[Objective] Please count the lines in the rows below that contain the string "list", treating uppercase and lowercase as different. Reply with the number alone.

[Available data]
===
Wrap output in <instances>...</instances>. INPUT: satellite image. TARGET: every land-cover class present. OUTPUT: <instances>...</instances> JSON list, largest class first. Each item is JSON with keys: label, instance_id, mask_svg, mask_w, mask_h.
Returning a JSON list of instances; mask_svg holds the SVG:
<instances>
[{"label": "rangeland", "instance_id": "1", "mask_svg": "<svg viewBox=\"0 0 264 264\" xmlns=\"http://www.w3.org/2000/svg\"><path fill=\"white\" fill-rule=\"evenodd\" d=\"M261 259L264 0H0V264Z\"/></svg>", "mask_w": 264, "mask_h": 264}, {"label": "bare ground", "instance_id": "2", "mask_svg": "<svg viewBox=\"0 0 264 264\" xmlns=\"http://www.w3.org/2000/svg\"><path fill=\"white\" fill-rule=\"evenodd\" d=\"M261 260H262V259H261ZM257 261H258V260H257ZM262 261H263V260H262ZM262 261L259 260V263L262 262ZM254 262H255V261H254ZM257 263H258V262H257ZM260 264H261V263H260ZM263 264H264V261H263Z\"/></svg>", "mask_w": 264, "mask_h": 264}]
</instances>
===
[Finished exercise] 2